DATA FOR THIS EXERCISE —
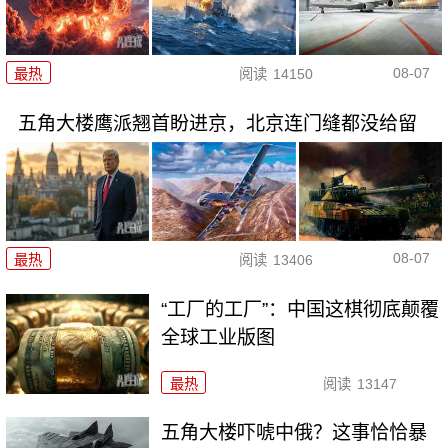
08-07
最热
阅读
14150
五角大楼鹰派翘首盼进京，北京连门缝都没给留
08-07
最热
阅读
13406
“工厂的工厂”：中国这棋彻底颠覆
全球工业版图
最热
阅读
13147
五角大楼吓唬中俄？这事恰恰暴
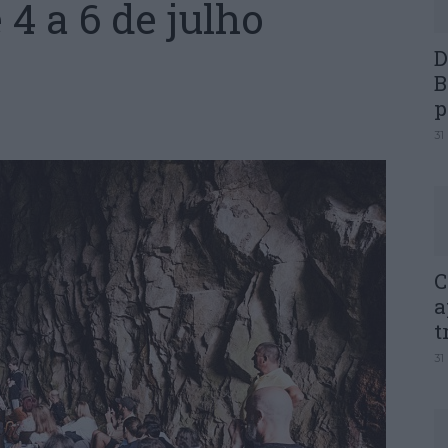
 4 a 6 de julho
D
B
p
31
C
a
t
31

YOUR ASSIGNMENT — Every line of the listing is to be repeated exactly, and the pictures are to be dropped.

SOLUTION BELOW —
08-07
最热
阅读
14150
五角大楼鹰派翘首盼进京，北京连门缝都没给留
08-07
最热
阅读
13406
“工厂的工厂”：中国这棋彻底颠覆
全球工业版图
最热
阅读
13147
五角大楼吓唬中俄？这事恰恰暴
 4 a 6 de julho
D
B
p
31
C
a
t
31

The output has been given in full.